First Bank of Alabama and its president, Chad Jones, have given him help along the way, too, he said.

He cites a lesson he learned in the restaurant business as a key that translated into his success in economic development efforts.

“Restaurants (are) a people business,” he said. “I’m no better than (the dining experience of) my last customer. In the development business it’s the same way. You’re no better than your last transaction. You’ve got to treat people right. You must be honest. You must be fair. It’s about satisfying your customer every single transaction of the day.”

He added, “I want to do something the right way.”

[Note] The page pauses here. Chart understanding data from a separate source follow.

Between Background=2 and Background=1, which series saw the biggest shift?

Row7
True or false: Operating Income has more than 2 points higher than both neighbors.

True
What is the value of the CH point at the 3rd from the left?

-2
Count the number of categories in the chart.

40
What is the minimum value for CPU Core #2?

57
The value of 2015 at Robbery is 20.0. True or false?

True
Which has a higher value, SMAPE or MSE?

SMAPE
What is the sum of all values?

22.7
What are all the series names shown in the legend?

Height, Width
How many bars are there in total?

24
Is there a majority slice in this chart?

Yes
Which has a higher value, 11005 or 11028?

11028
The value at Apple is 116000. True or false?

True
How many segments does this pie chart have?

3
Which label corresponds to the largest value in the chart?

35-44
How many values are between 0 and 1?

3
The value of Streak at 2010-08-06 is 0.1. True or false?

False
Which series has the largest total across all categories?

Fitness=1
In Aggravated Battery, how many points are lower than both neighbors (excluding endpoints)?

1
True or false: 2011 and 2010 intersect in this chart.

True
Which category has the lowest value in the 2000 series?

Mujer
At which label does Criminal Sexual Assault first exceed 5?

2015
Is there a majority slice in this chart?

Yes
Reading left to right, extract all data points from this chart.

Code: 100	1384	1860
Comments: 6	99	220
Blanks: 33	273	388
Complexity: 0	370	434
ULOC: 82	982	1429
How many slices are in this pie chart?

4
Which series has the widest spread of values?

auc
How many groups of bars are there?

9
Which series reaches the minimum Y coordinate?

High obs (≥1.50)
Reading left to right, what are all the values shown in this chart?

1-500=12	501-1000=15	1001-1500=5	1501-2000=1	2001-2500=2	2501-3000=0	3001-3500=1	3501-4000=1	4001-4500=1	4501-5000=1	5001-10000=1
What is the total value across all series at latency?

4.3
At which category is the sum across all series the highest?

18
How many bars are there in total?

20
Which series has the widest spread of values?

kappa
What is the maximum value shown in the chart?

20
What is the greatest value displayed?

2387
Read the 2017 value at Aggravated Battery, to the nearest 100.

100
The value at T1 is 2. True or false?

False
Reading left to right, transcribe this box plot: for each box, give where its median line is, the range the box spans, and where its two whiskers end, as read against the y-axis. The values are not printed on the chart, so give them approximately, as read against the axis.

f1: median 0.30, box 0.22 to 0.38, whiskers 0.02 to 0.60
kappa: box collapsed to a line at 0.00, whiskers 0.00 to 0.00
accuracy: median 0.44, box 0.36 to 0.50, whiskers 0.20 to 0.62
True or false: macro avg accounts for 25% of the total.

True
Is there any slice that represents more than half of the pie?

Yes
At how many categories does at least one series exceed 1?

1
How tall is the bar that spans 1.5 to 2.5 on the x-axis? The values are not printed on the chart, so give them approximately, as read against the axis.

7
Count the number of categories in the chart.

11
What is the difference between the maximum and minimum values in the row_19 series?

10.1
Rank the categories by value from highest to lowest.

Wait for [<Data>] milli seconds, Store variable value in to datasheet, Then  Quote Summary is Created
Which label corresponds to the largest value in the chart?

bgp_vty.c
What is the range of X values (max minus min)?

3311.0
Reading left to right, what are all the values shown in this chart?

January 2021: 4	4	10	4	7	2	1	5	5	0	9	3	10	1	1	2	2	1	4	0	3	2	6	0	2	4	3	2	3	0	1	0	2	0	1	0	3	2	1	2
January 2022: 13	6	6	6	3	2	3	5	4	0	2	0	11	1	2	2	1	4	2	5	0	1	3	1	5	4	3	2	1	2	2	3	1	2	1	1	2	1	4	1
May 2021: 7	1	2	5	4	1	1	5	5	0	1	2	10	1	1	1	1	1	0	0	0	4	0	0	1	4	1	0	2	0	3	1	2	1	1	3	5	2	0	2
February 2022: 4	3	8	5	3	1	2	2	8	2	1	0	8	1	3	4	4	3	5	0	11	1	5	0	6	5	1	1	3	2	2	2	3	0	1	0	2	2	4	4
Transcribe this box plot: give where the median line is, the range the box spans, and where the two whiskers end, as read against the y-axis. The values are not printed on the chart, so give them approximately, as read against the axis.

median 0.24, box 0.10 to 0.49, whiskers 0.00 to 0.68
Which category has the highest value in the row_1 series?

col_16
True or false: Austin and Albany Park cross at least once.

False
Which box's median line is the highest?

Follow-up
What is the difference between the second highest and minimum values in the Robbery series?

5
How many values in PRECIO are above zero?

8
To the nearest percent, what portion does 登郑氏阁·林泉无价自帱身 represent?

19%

Like Lovejoy, Ellison seems constantly in motion. Ellison fills pages of a legal pad with his weekly to-do list. He works hard, and he plays to win, constantly listening, looking and learning.

That “can-do” work ethic can be traced back to his childhood, he mused. He described himself as a hyperactive child, and when his grandparents would babysit him to allow his parents to go out for the evening, they kept him occupied with puzzles.

The problem solver seen today in Ellison’s approach to business stems from those puzzles he figured out as a child. “Economic development is like a puzzle you have to figure out, making sure all the pieces fit in the right place,” he said.

Finding a way through the obvious maze of economic development in and of itself can be stressful. His release comes in the field, with his bird dogs. On the 2017 United Field Trialers Association circuit, Ellison has the two highest point amateur dogs in the nation. “I get to go out and shoot my gun and let the stress melt off. That’s what I use my bird dogs for.”

Like his dogs, development is a passion.

“Real estate is a business, but it’s a love that I have for chasing things and trying to bring more businesses in here. It’s something I love doing,” he said.

Ellison has an unmistakable love for St. Clair County. And he’s the same kind of cheerleader for the county that Lovejoy is.

“We’ve got a great county,” Ellison said. “My pitch is, St. Clair County is a great county today, and it’s going to be even better in the future.”

With Ellison and Lovejoy leading the effort, that prediction looks to be a self-fulfilling prophecy.